# [SHORT EXERCISE 1]
In the Prometheus metrics page, what value does the configuration example give for prometheusPort?

# [DOCUMENT]
========================
Prometheus Configuration
To enable emitting of Prometheus metrics, add the following configuration to your configuration file:
server:
prometheusPort: 9090
Available Prometheus Metrics
remote_invocations
Counter for the number of invocations of the capabilities service
expired_key
Counter for key expirations
execution_success
Counter for the number of successful executions
pre_queue_size
Gauge of a number of items in prequeue
cas_miss
Counter for number of CAS misses from worker-worker
queue_failure
Counter for number of operations that failed to queue
requeue_failure
Counter for number of operations that failed to requeue
dispatched_operations_size
Gauge of the number of dispatched operations
worker_pool_size
Gauge of the number of workers available
storage_worker_pool_size
Gauge of the number of storage workers available
execute_worker_pool_size
Gauge of the number of execute workers available.
queue_size
Gauge of the size of the queue (using a queue_name label for each individual queue)
actions
Counter for the number of actions processed
operations_stage_load
Counter for the number of operations in each stage (using a stage_name
for each individual stage)
operation_status
Counter for the completed operations status (using a code
label for each individual GRPC status code)
operation_exit_code
Counter for the completed operations exit code (using an exit_code
label for each individual execution exit code)
operation_worker
Counter for the number of operations executed on each worker (using a worker_name
label for each individual worker)
action_results
Counter for the number of action results
missing_blobs
Histogram for the number of missing blobs
execution_slot_usage
Gauge for the number of execution slots used on each worker
execution_time_ms
Histogram for the execution time on a worker (in milliseconds)
execution_stall_time_ms
Histogram for the execution stall time on a worker (in milliseconds)
input_fetch_slot_usage
Gauge for the number of input fetch slots used on each worker
input_fetch_time_ms
Histogram for the input fetch time on a worker (in milliseconds)
input_fetch_stall_time_ms
Histogram for the input fetch stall time on a worker (in milliseconds)
queued_time_ms
Histogram for the operation queued time (in milliseconds)
output_upload_time_ms
Histogram for the output upload time (in milliseconds)
completed_operations
Counter for the number of completed operations
operation_poller
Counter for the number of operations being polled
io_bytes
Histogram for the bytes read/written to get system I/O
health_check
Counter showing service restarts
cas_size
Gauge of total size of the worker’s CAS in bytes
cas_ttl_s
Histogram for amount of time CAS entries live on L1 storage before expiration (seconds)
cas_entry_count
Gauge of the total number of entries in the worker’s CAS
Java interceptors can be used to monitor Grpc services using Prometheus. To enable these metrics, add the following configuration to your server:
server:
grpcMetrics:
enabled: true
provideLatencyHistograms: false
========================
# [DATA SHOWN]
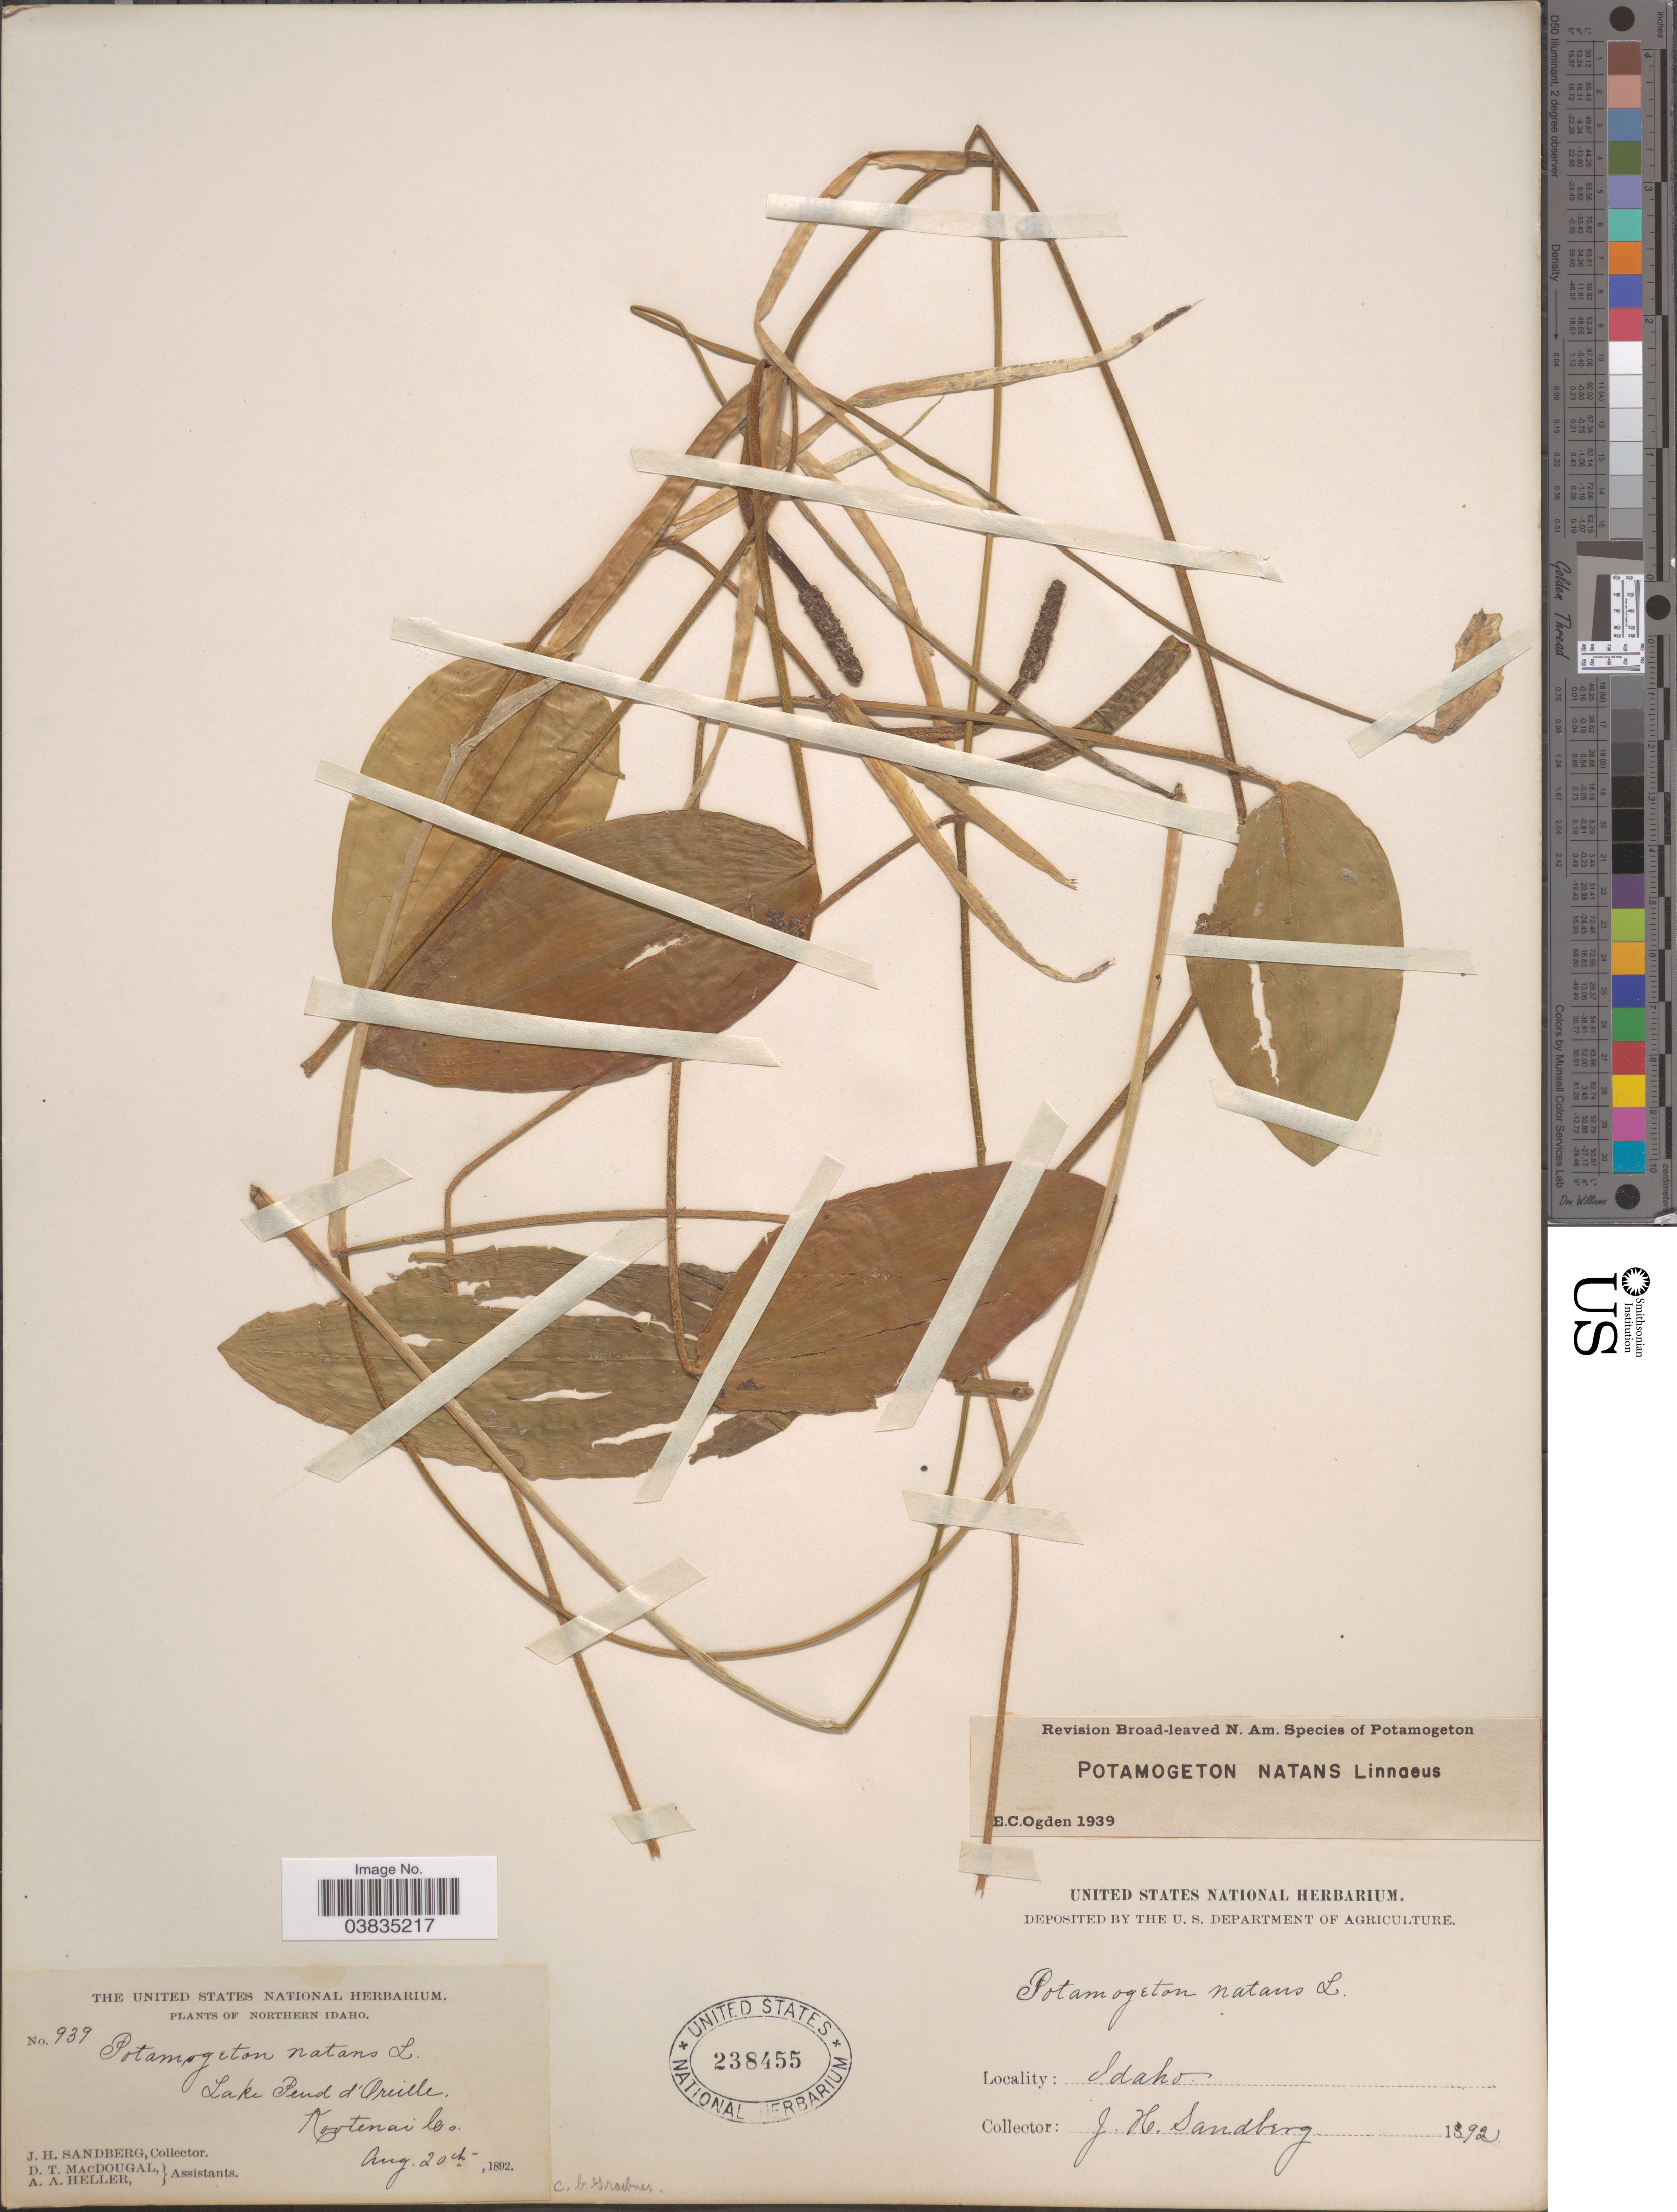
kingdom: Plantae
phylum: Tracheophyta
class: Liliopsida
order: Alismatales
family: Potamogetonaceae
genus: Potamogeton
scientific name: Potamogeton natans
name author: L.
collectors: J. H. Sandberg, D. T. MacDougal & A. A. Heller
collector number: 939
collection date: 1892-08-20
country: United States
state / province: Idaho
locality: Northern Idaho. Lake Pend d'Oreille. Kootenai Co.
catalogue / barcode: US 238455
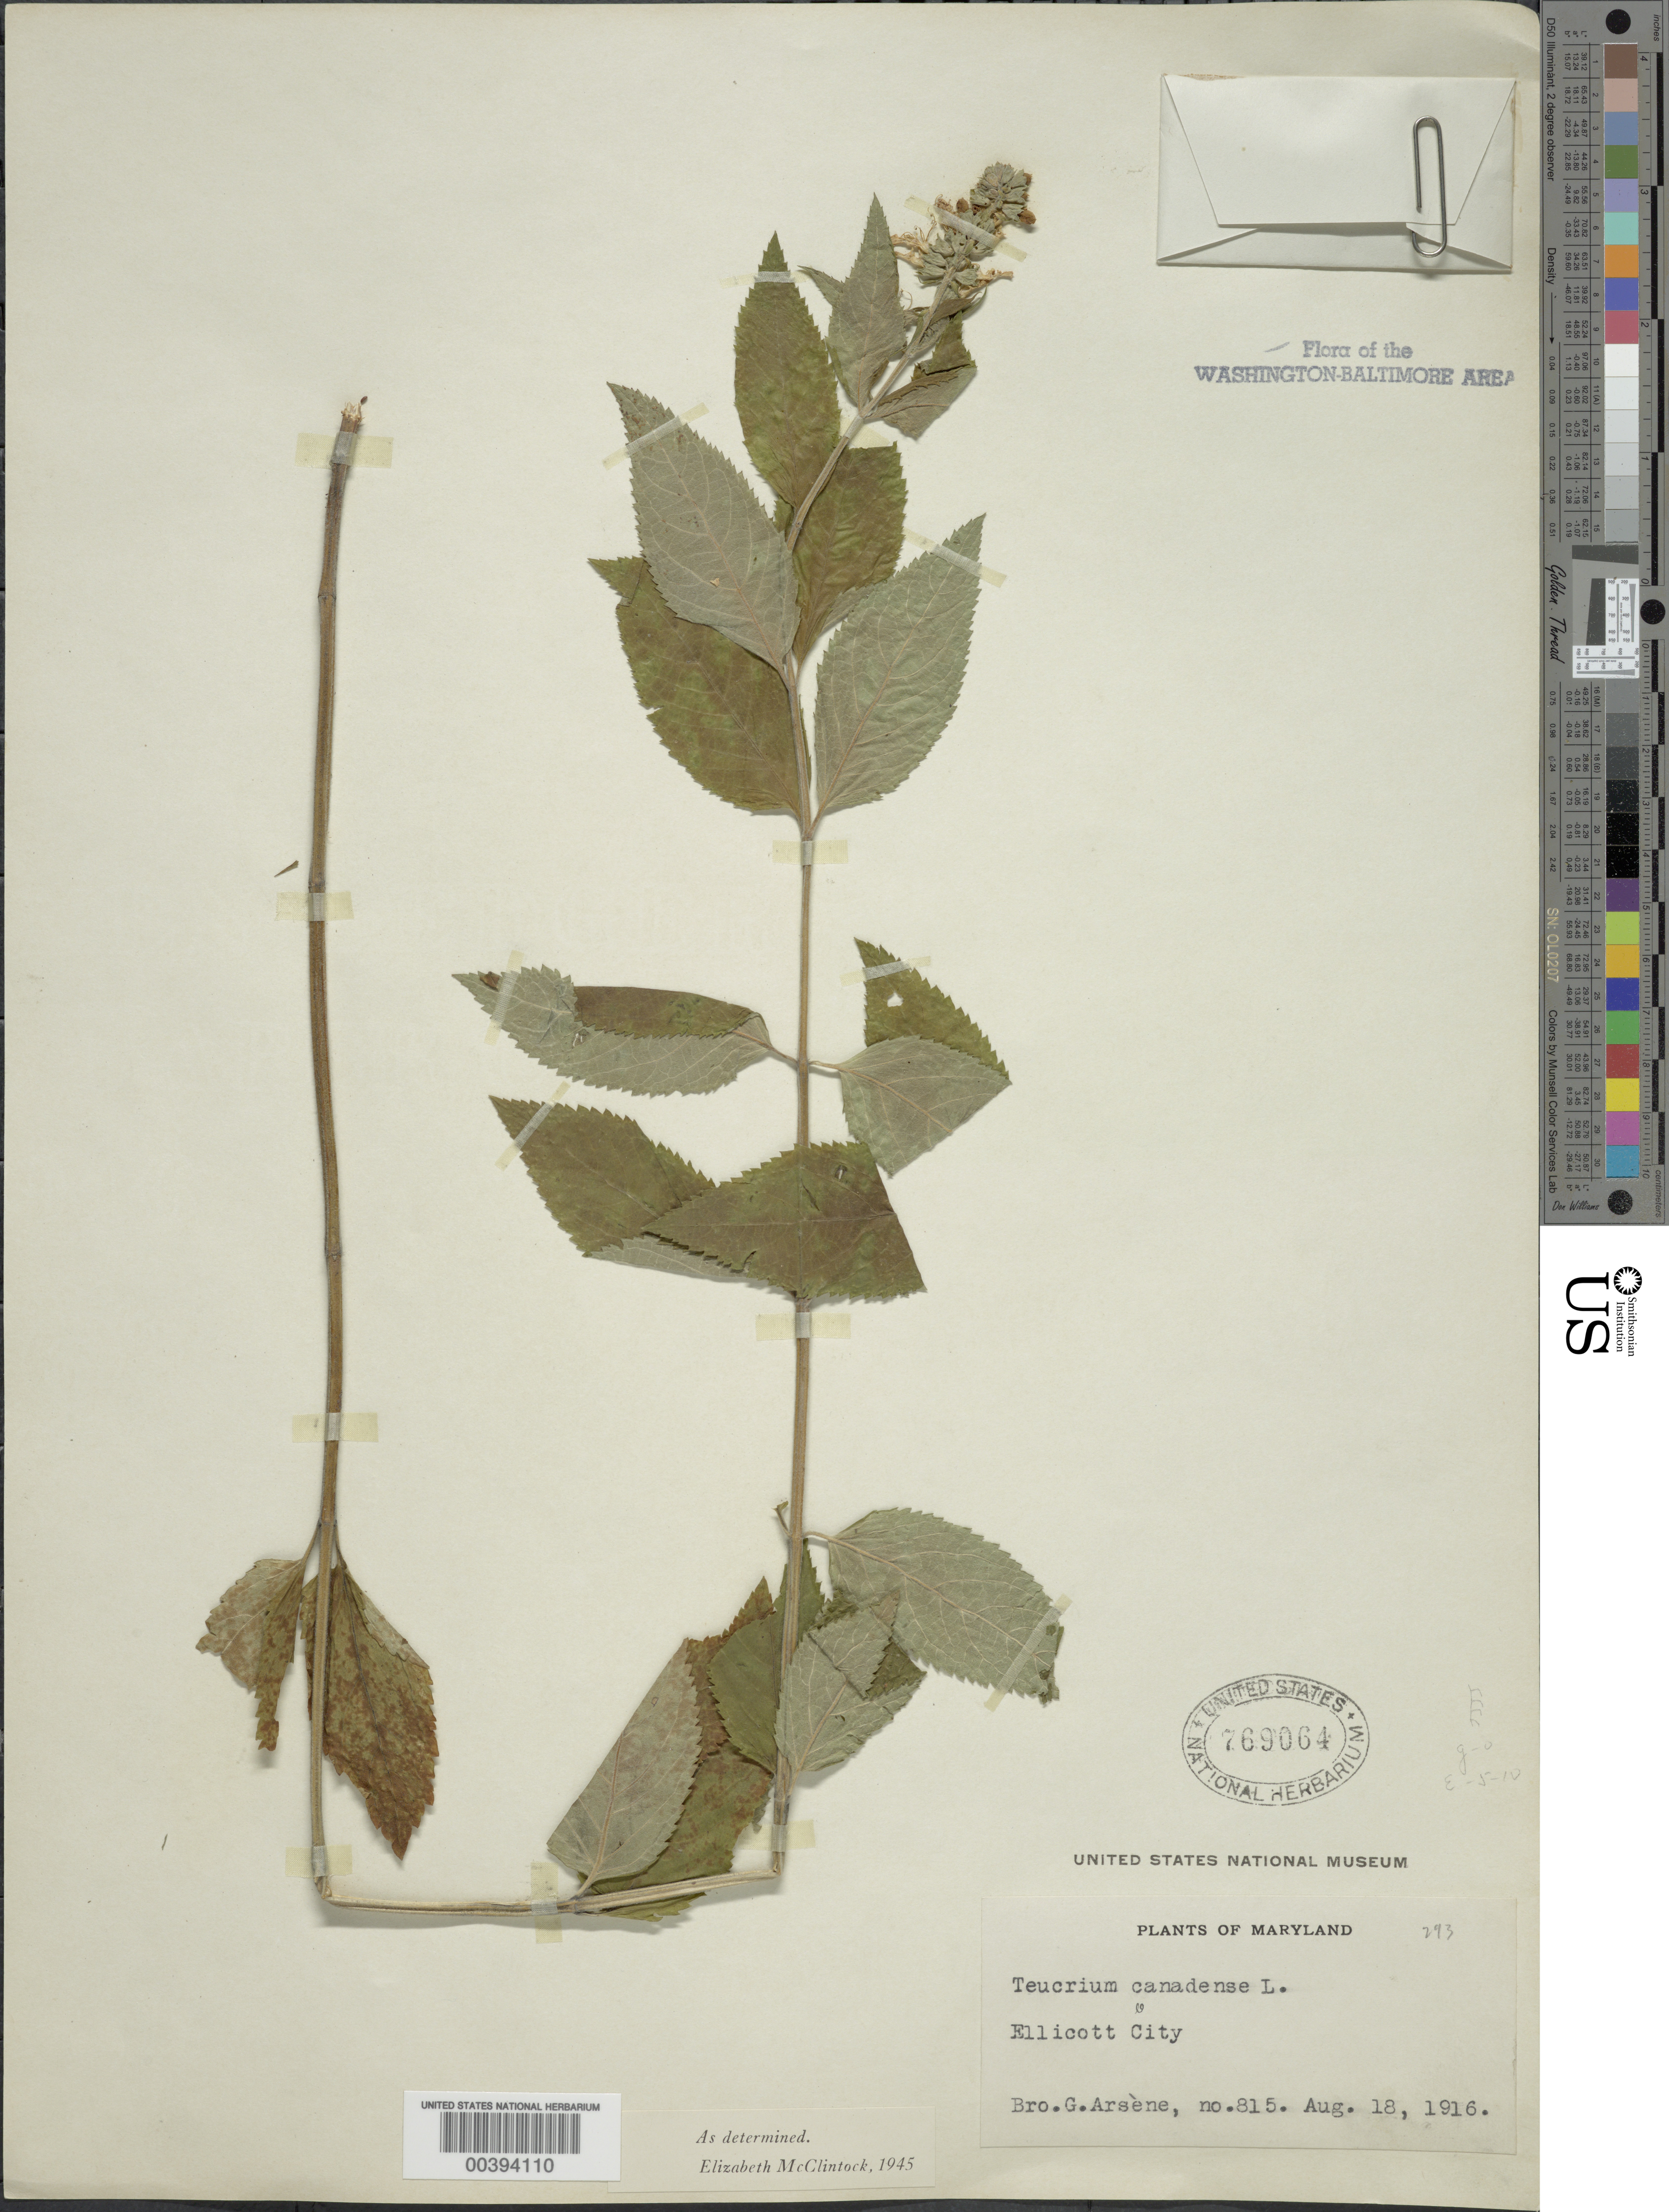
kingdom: Plantae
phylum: Tracheophyta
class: Magnoliopsida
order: Lamiales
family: Lamiaceae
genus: Teucrium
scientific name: Teucrium canadense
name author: L.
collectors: Bro. G. Arsène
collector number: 815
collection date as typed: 18 Aug 1916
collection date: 1916-08-18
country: United States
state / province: Maryland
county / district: Howard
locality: Ellicott City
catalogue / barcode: US 769064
========================
# [SHORT EXERCISE 2]
Rewrite the listing from the line containing "collector number: 815" down to the end of the listing, changing "catalogue" to "catalog" and leaving everything else unchanged. Give only those lines.

# [COMPLETE OUTPUT 1]
9090

# [COMPLETE OUTPUT 2]
collector number: 815
collection date as typed: 18 Aug 1916
collection date: 1916-08-18
country: United States
state / province: Maryland
county / district: Howard
locality: Ellicott City
catalog / barcode: US 769064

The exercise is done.